Saved entries
[Start of section]

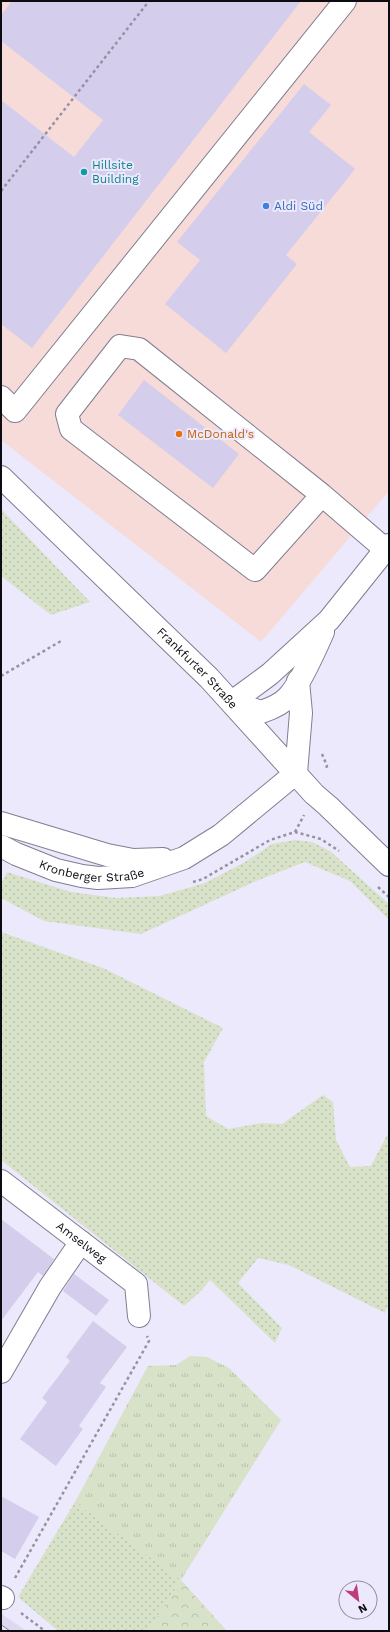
<svg xmlns="http://www.w3.org/2000/svg" width="390" height="1632" font-family="'Work Sans',sans-serif">
	<style>
		.commercial { fill: #f6dbd8 }
		.built { fill: #ded8f1 }
		.grass { fill: url(#grass-dots) }
		.forest { fill: url(#forest-crowns) }
		.park { fill: url(#park-tufts) }
		.building { fill: #d4cdec }
		.lines { fill: none; stroke-linecap: round; stroke-linejoin: round }
		.minor-casing { stroke: #827d92; stroke-width: 24 }
		.major-casing { stroke: #827d92; stroke-width: 24 }
		.path { stroke: #9692a1; stroke-width: 2.5; stroke-dasharray: 3 3; stroke-linecap: butt }
		.minor { stroke: #fff; stroke-width: 22 }
		.major { stroke: #fff; stroke-width: 22 }
		.rail-casing { stroke: #696773; stroke-width: 4.5 }
		.rail { stroke: #ede9fc; stroke-width: 3; stroke-dasharray: 9; stroke-linecap: butt }
		.culture-dot { fill: #0f9aa8; stroke: #ede9fc; stroke-width: 1.5 }
		.shop-dot { fill: #3f7fe0; stroke: #ede9fc; stroke-width: 1.5 }
		.food-dot { fill: #e8710a; stroke: #ede9fc; stroke-width: 1.5 }
		.labels { text-anchor: middle; stroke-width: 4; stroke-linejoin: round; paint-order: stroke }
		.culture-label { font-size: 12px; fill: #0d838f; stroke: #ede9fc; text-anchor: start }
		.shop-label { font-size: 12px; fill: #366cbe; stroke: #ede9fc; text-anchor: start }
		.food-label { font-size: 12px; fill: #c56008; stroke: #ede9fc; text-anchor: start }
		.street-label { font-size: 12px; fill: #0d0b12; stroke: #ede9fc }
	</style>
	<defs>
		<pattern id="grass-dots" width="8" height="8" patternUnits="userSpaceOnUse"><rect width="8" height="8" fill="#d7e2c8"/><path d="M2 2h.1M6 6h.1" fill="none" stroke="#b7c1ab" stroke-width="1.8" stroke-linecap="round"/></pattern>
		<pattern id="forest-crowns" width="20" height="18" patternUnits="userSpaceOnUse"><rect width="20" height="18" fill="#d7e2c8"/><path d="M2 6a3 3 0 1 1 6 0M12 15a3 3 0 1 1 6 0" fill="none" stroke="#b7c1ab"/></pattern>
		<pattern id="park-tufts" width="24" height="20" patternUnits="userSpaceOnUse"><rect width="24" height="20" fill="#d7e2c8"/><path d="M3 7l-1-3M5 7V3M7 7l1-3M15 17l-1-3M17 17v-4M19 17l1-3" fill="none" stroke="#b7c1ab"/></pattern>
	</defs>
	<rect width="100%" height="100%" fill="#ede9fc"/>
	<path class="commercial" d="M1,1H389V491L261,642L1,440Z"/>
	<path class="built" d="M1,1613L6,1617L27,1631H1Z"/>
	<g class="grass">
		<path d="M1,509L90,602L51,615L1,576Z"/>
		<path d="M295,840L312,842L330,851L389,904V920L350,881L305,862L256,881L141,934L44,921L1,898V884L7,872L71,892L116,898L160,896L205,883L245,862L272,844Z"/>
		<path d="M1,932L103,968L223,1028L204,1062L206,1116L228,1129L262,1123L282,1124L323,1095L333,1102L336,1140L350,1167L371,1166L387,1135L389,1136V1305L385,1313L289,1265L258,1258L238,1283L282,1328L275,1343L210,1280L200,1292L184,1306L1,1160Z"/>
		<path d="M75,1502L181,1580L148,1631H58L18,1597Z"/>
	</g>
	<path class="forest" d="M181,1580L227,1631H148Z"/>
	<path class="park" d="M190,1356L207,1357L229,1368L281,1420L181,1580L75,1502L148,1366L176,1365Z"/>
	<g class="building">
		<path d="M12,1H301L32,348L1,324V100L74,157L103,120L1,41V15Z"/>
		<path d="M304,84L331,105L309,132L355,169L286,255L297,264L226,353L165,304L200,260L177,242Z"/>
		<path d="M144,380L239,454L213,488L118,415Z"/>
		<path d="M1,1219L54,1259L43,1276L38,1272L1,1321Z"/>
		<path d="M74,1274L109,1300L96,1316L63,1291Z"/>
		<path d="M93,1321L127,1347L100,1383L106,1387L79,1426L83,1429L56,1466L20,1439L47,1402L42,1398L70,1361L66,1357Z"/>
		<path d="M1,1496L39,1517L15,1559L1,1551Z"/>
	</g>
	<g class="lines">
		<defs>
			<g id="minor">
				<path d="M1,397L15,411L345,1"/>
				<path d="M322,495L255,570L71,429L67,414L120,346L139,349L322,495L386,550"/>
				<path d="M232,702L270,674L329,620L389,545"/>
				<path d="M232,702L261,712C270,709 281,705 288,697C299,686 316,648 323,632"/>
				<path d="M1,823L107,855L133,860L163,859"/>
				<path id="s1" d="M1,846L16,854L56,870L82,876L98,878L132,876L184,858L221,835L296,773L301,713L298,681"/>
				<path id="s2" d="M1,1181L136,1284L139,1316"/>
				<path d="M1,1372L50,1287L81,1242"/>
				<path d="M1,1597L3,1598"/>
			</g>
			<g id="major">
				<path id="s3" d="M1,477L209,678L314,794L328,806L389,865"/>
			</g>
		</defs>
		<use href="#minor" class="minor-casing"/>
		<use href="#major" class="major-casing"/>
		<g class="path">
			<path d="M1,191L149,1"/>
			<path d="M1,676L61,641"/>
			<path d="M322,754L327,766L325,770"/>
			<path d="M295,832L304,815"/>
			<path d="M193,882L203,879L270,840L295,832L321,839L339,851"/>
			<path d="M378,887L389,897"/>
			<path d="M15,1578L149,1341L147,1336"/>
			<path d="M21,1613L45,1631"/>
		</g>
		<use href="#minor" class="minor"/>
		<use href="#major" class="major"/>
		<defs>
			<path id="rail" d="M1,1627L7,1631"/>
		</defs>
		<use href="#rail" class="rail-casing"/>
		<use href="#rail" class="rail"/>
	</g>
	<circle class="culture-dot" cx="84" cy="172" r="4"/>
	<circle class="shop-dot" cx="266" cy="206" r="4"/>
	<circle class="food-dot" cx="179" cy="434" r="4"/>
	<g class="labels">
		<g class="culture-label">
			<text x="92" y="169">Hillsite<tspan x="92" dy="14">Building</tspan></text>
		</g>
		<g class="shop-label">
			<text x="274" y="210">Aldi Süd</text>
		</g>
		<g class="food-label">
			<text x="187" y="438">McDonald's</text>
		</g>
		<g class="street-label">
			<text dy="4" stroke="none"><textPath href="#s3" startOffset="274">Frankfurter Straße</textPath></text>
			<text dy="4" stroke="none"><textPath href="#s1" startOffset="96">Kronberger Straße</textPath></text>
			<text dy="4" stroke="none"><textPath href="#s2" startOffset="101">Amselweg</textPath></text>
		</g>
	</g>
	<rect width="390" height="1632" fill="none" stroke="#0d0b12" stroke-width="4"/>
	<g transform="translate(358 1600) rotate(151)"><circle r="19" fill="#ede9fc" stroke="#93909e"/>
	<path d="M0-3L7 15L0 10L-7 15Z" fill="#c03b7d"/>
	<text y="-6" font-size="11" font-weight="bold" text-anchor="middle" fill="#0d0b12">N</text>
	</g>
</svg>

[End of section]

EXERCISE
From the first line to the last, repeat the entries exactly and leave out the pictures.

SOLVED EXERCISE
<svg xmlns="http://www.w3.org/2000/svg" width="390" height="1632" font-family="'Work Sans',sans-serif">
	<style>
		.commercial { fill: #f6dbd8 }
		.built { fill: #ded8f1 }
		.grass { fill: url(#grass-dots) }
		.forest { fill: url(#forest-crowns) }
		.park { fill: url(#park-tufts) }
		.building { fill: #d4cdec }
		.lines { fill: none; stroke-linecap: round; stroke-linejoin: round }
		.minor-casing { stroke: #827d92; stroke-width: 24 }
		.major-casing { stroke: #827d92; stroke-width: 24 }
		.path { stroke: #9692a1; stroke-width: 2.5; stroke-dasharray: 3 3; stroke-linecap: butt }
		.minor { stroke: #fff; stroke-width: 22 }
		.major { stroke: #fff; stroke-width: 22 }
		.rail-casing { stroke: #696773; stroke-width: 4.5 }
		.rail { stroke: #ede9fc; stroke-width: 3; stroke-dasharray: 9; stroke-linecap: butt }
		.culture-dot { fill: #0f9aa8; stroke: #ede9fc; stroke-width: 1.5 }
		.shop-dot { fill: #3f7fe0; stroke: #ede9fc; stroke-width: 1.5 }
		.food-dot { fill: #e8710a; stroke: #ede9fc; stroke-width: 1.5 }
		.labels { text-anchor: middle; stroke-width: 4; stroke-linejoin: round; paint-order: stroke }
		.culture-label { font-size: 12px; fill: #0d838f; stroke: #ede9fc; text-anchor: start }
		.shop-label { font-size: 12px; fill: #366cbe; stroke: #ede9fc; text-anchor: start }
		.food-label { font-size: 12px; fill: #c56008; stroke: #ede9fc; text-anchor: start }
		.street-label { font-size: 12px; fill: #0d0b12; stroke: #ede9fc }
	</style>
	<defs>
		<pattern id="grass-dots" width="8" height="8" patternUnits="userSpaceOnUse"><rect width="8" height="8" fill="#d7e2c8"/><path d="M2 2h.1M6 6h.1" fill="none" stroke="#b7c1ab" stroke-width="1.8" stroke-linecap="round"/></pattern>
		<pattern id="forest-crowns" width="20" height="18" patternUnits="userSpaceOnUse"><rect width="20" height="18" fill="#d7e2c8"/><path d="M2 6a3 3 0 1 1 6 0M12 15a3 3 0 1 1 6 0" fill="none" stroke="#b7c1ab"/></pattern>
		<pattern id="park-tufts" width="24" height="20" patternUnits="userSpaceOnUse"><rect width="24" height="20" fill="#d7e2c8"/><path d="M3 7l-1-3M5 7V3M7 7l1-3M15 17l-1-3M17 17v-4M19 17l1-3" fill="none" stroke="#b7c1ab"/></pattern>
	</defs>
	<rect width="100%" height="100%" fill="#ede9fc"/>
	<path class="commercial" d="M1,1H389V491L261,642L1,440Z"/>
	<path class="built" d="M1,1613L6,1617L27,1631H1Z"/>
	<g class="grass">
		<path d="M1,509L90,602L51,615L1,576Z"/>
		<path d="M295,840L312,842L330,851L389,904V920L350,881L305,862L256,881L141,934L44,921L1,898V884L7,872L71,892L116,898L160,896L205,883L245,862L272,844Z"/>
		<path d="M1,932L103,968L223,1028L204,1062L206,1116L228,1129L262,1123L282,1124L323,1095L333,1102L336,1140L350,1167L371,1166L387,1135L389,1136V1305L385,1313L289,1265L258,1258L238,1283L282,1328L275,1343L210,1280L200,1292L184,1306L1,1160Z"/>
		<path d="M75,1502L181,1580L148,1631H58L18,1597Z"/>
	</g>
	<path class="forest" d="M181,1580L227,1631H148Z"/>
	<path class="park" d="M190,1356L207,1357L229,1368L281,1420L181,1580L75,1502L148,1366L176,1365Z"/>
	<g class="building">
		<path d="M12,1H301L32,348L1,324V100L74,157L103,120L1,41V15Z"/>
		<path d="M304,84L331,105L309,132L355,169L286,255L297,264L226,353L165,304L200,260L177,242Z"/>
		<path d="M144,380L239,454L213,488L118,415Z"/>
		<path d="M1,1219L54,1259L43,1276L38,1272L1,1321Z"/>
		<path d="M74,1274L109,1300L96,1316L63,1291Z"/>
		<path d="M93,1321L127,1347L100,1383L106,1387L79,1426L83,1429L56,1466L20,1439L47,1402L42,1398L70,1361L66,1357Z"/>
		<path d="M1,1496L39,1517L15,1559L1,1551Z"/>
	</g>
	<g class="lines">
		<defs>
			<g id="minor">
				<path d="M1,397L15,411L345,1"/>
				<path d="M322,495L255,570L71,429L67,414L120,346L139,349L322,495L386,550"/>
				<path d="M232,702L270,674L329,620L389,545"/>
				<path d="M232,702L261,712C270,709 281,705 288,697C299,686 316,648 323,632"/>
				<path d="M1,823L107,855L133,860L163,859"/>
				<path id="s1" d="M1,846L16,854L56,870L82,876L98,878L132,876L184,858L221,835L296,773L301,713L298,681"/>
				<path id="s2" d="M1,1181L136,1284L139,1316"/>
				<path d="M1,1372L50,1287L81,1242"/>
				<path d="M1,1597L3,1598"/>
			</g>
			<g id="major">
				<path id="s3" d="M1,477L209,678L314,794L328,806L389,865"/>
			</g>
		</defs>
		<use href="#minor" class="minor-casing"/>
		<use href="#major" class="major-casing"/>
		<g class="path">
			<path d="M1,191L149,1"/>
			<path d="M1,676L61,641"/>
			<path d="M322,754L327,766L325,770"/>
			<path d="M295,832L304,815"/>
			<path d="M193,882L203,879L270,840L295,832L321,839L339,851"/>
			<path d="M378,887L389,897"/>
			<path d="M15,1578L149,1341L147,1336"/>
			<path d="M21,1613L45,1631"/>
		</g>
		<use href="#minor" class="minor"/>
		<use href="#major" class="major"/>
		<defs>
			<path id="rail" d="M1,1627L7,1631"/>
		</defs>
		<use href="#rail" class="rail-casing"/>
		<use href="#rail" class="rail"/>
	</g>
	<circle class="culture-dot" cx="84" cy="172" r="4"/>
	<circle class="shop-dot" cx="266" cy="206" r="4"/>
	<circle class="food-dot" cx="179" cy="434" r="4"/>
	<g class="labels">
		<g class="culture-label">
			<text x="92" y="169">Hillsite<tspan x="92" dy="14">Building</tspan></text>
		</g>
		<g class="shop-label">
			<text x="274" y="210">Aldi Süd</text>
		</g>
		<g class="food-label">
			<text x="187" y="438">McDonald's</text>
		</g>
		<g class="street-label">
			<text dy="4" stroke="none"><textPath href="#s3" startOffset="274">Frankfurter Straße</textPath></text>
			<text dy="4" stroke="none"><textPath href="#s1" startOffset="96">Kronberger Straße</textPath></text>
			<text dy="4" stroke="none"><textPath href="#s2" startOffset="101">Amselweg</textPath></text>
		</g>
	</g>
	<rect width="390" height="1632" fill="none" stroke="#0d0b12" stroke-width="4"/>
	<g transform="translate(358 1600) rotate(151)"><circle r="19" fill="#ede9fc" stroke="#93909e"/>
	<path d="M0-3L7 15L0 10L-7 15Z" fill="#c03b7d"/>
	<text y="-6" font-size="11" font-weight="bold" text-anchor="middle" fill="#0d0b12">N</text>
	</g>
</svg>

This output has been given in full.